Source text:
----------

The Network Sized Holes in Serverless

Until about 2017, the cloud was going to replace all on-premises data centers. As it turns out, however, the cloud has not replaced all on-premises data centers. Why not? Based on the paper under review, one potential answer is because containers in the cloud are still too much like “serverfull” computing. Developers must still create and manage what appear to be virtual machines, including:

  • Machine level redundancy, including georedundancy
  • Load balancing and request routing
  • Scaling up and down based on load
  • Monitoring and logging
  • System upgrades and security
  • Migration to new instances

Serverless solves these problems by placing applications directly onto the cloud, or rather a set of libraries within the cloud.

Jonas, Eric, Johann Schleier-Smith, Vikram Sreekanti, Chia-Che Tsai, Anurag Khandelwal, Qifan Pu, Vaishaal Shankar, et al. “Cloud Programming Simplified: A Berkeley View on Serverless Computing.” ArXiv:1902.03383 [Cs], February 9, 2019. http://arxiv.org/abs/1902.03383.

The authors define serverless by contrasting it with serverfull computing. While software is run based on an event in serverless, software runs until stopped in a cloud environment. While an application does not have a maximum run time in a serverfull environment, there is some maximum set by the provider in a serverless environment. The server instance, operating system, and libraries are all chosen by the user in a serverfull environment, but they are chosen by the provider in a serverless environment. The serverless environment is a higher-level abstraction of compute and storage resources than a cloud instance (or an on-premises solution, even a private cloud).

These differences add up to faster application development in a serverless environment; application developers are completely freed from any system administration tasks to focus entirely on developing and deploying useful software. This should, in theory, free application developers to focus on solving business problems, rather than worrying about any of the infrastructure. Two key points the authors point out in the serverless realm are the complex software techniques used to bring serverless processes up quickly (such as preloading and holding the VM instances that back services), and the security isolation provided through VM level separation.

The authors provide a section on challenges in serverless environments and the workarounds to these challenges. For instance, one problem with real-time video compression is the object store used to communicate between processes running on a serverless infrastructure is too slow to support fine-grained communication, while the functions are too course-grained to support some of the required tasks. To solve this problem, they propose using function-to-function communication, which moves the object store out of the process. This provides dramatic processing speedups, as well as reducing the costs of serverless to a fraction of a cloud instance.

One of the challenges discussed here is the problem of communication patterns, including broadcast, aggregation, and shuffle. Each of these, of course rely on the underlying network to transport data between the compute nodes on which serverless functions are running. Since the serverless user cannot determine where a particular function will run, the performance of the underlying transport is—of course–quite variable. The authors say: “Since the application cannot control the location of the cloud functions, a serverless computing application may need to send two and four orders of magnitude more data than an equivalent VM-based solution.”

----------

To-do list:
- a) Change "containers" to "pods" in the stretch of the serverless review from "The Network Sized" through "within the cloud.", and give that stretch back.
- b) Answer these questions from the serverless review:
(i) Until about what year was the cloud expected to replace all on-premises data centers?
(ii) In a serverless environment, who chooses the server instance, operating system, and libraries?
(iii) Which three communication patterns are named as a challenge?
The material that comes next has no connection to the serverless review.

Given material:
----------

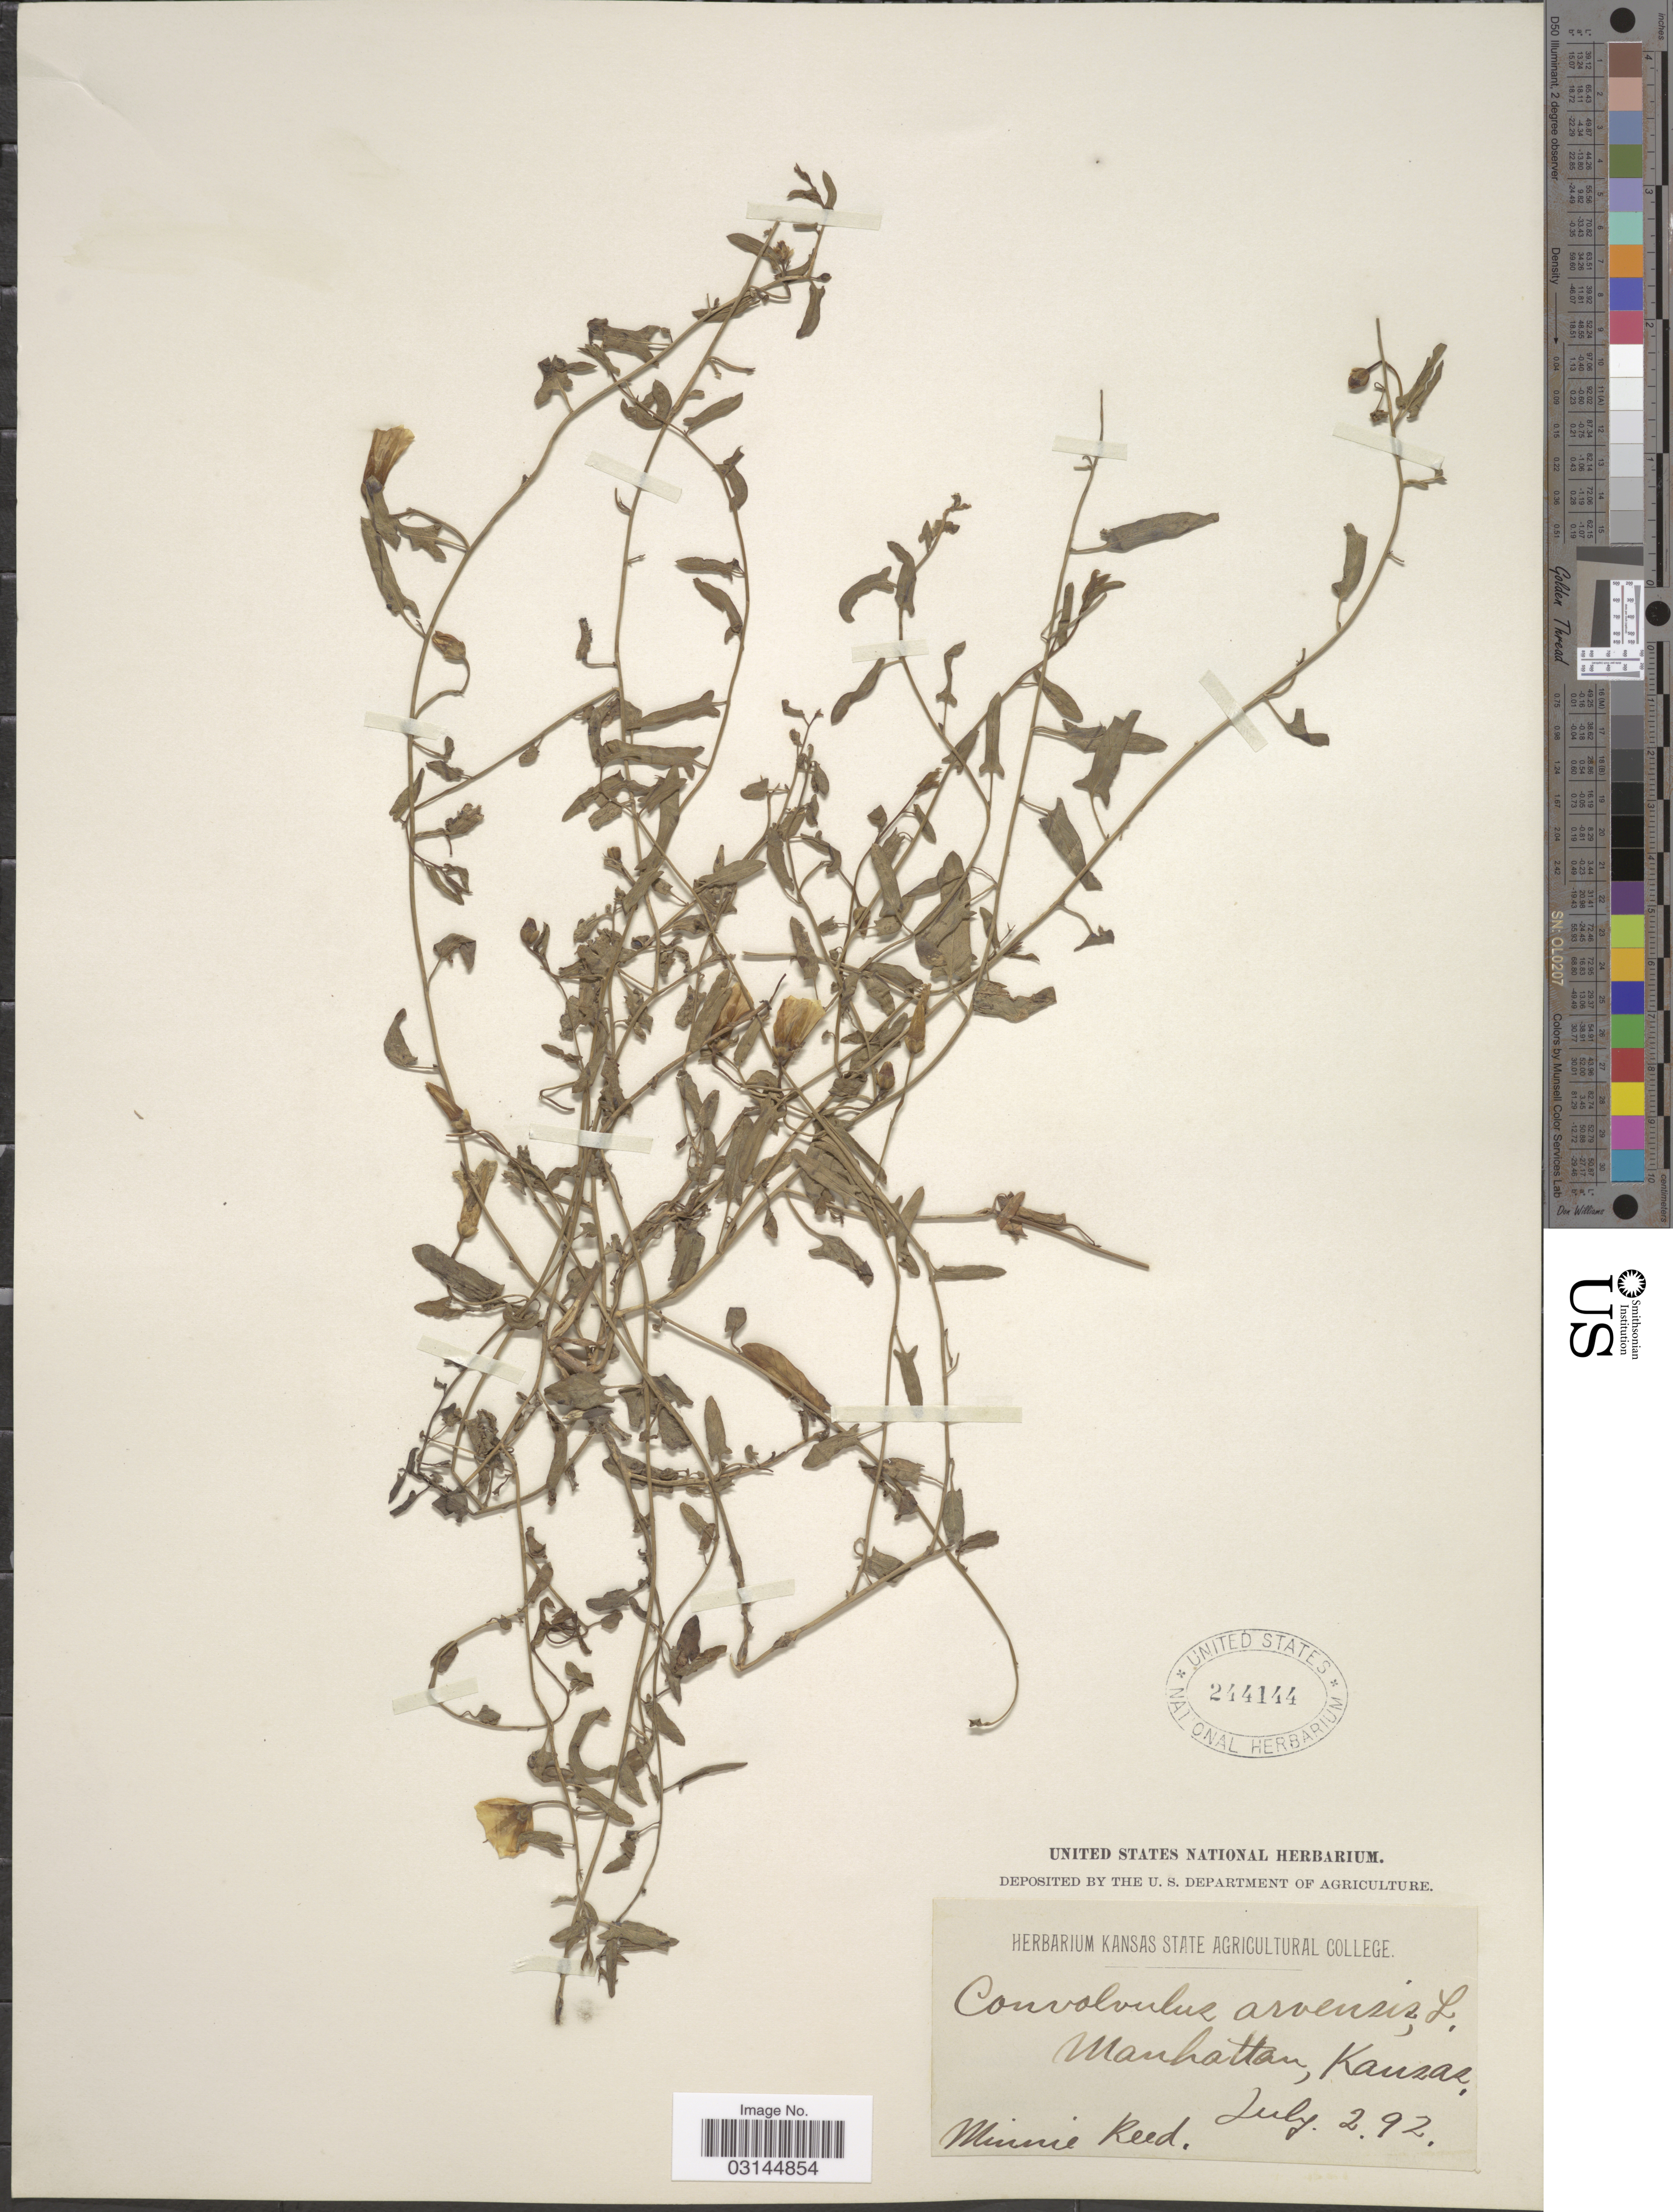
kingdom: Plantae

----------

Correct answers:
- a)
The Network Sized Holes in Serverless

Until about 2017, the cloud was going to replace all on-premises data centers. As it turns out, however, the cloud has not replaced all on-premises data centers. Why not? Based on the paper under review, one potential answer is because pods in the cloud are still too much like “serverfull” computing. Developers must still create and manage what appear to be virtual machines, including:

  • Machine level redundancy, including georedundancy
  • Load balancing and request routing
  • Scaling up and down based on load
  • Monitoring and logging
  • System upgrades and security
  • Migration to new instances

Serverless solves these problems by placing applications directly onto the cloud, or rather a set of libraries within the cloud.

- b)
(i) 2017
(ii) The provider
(iii) Broadcast, aggregation, and shuffle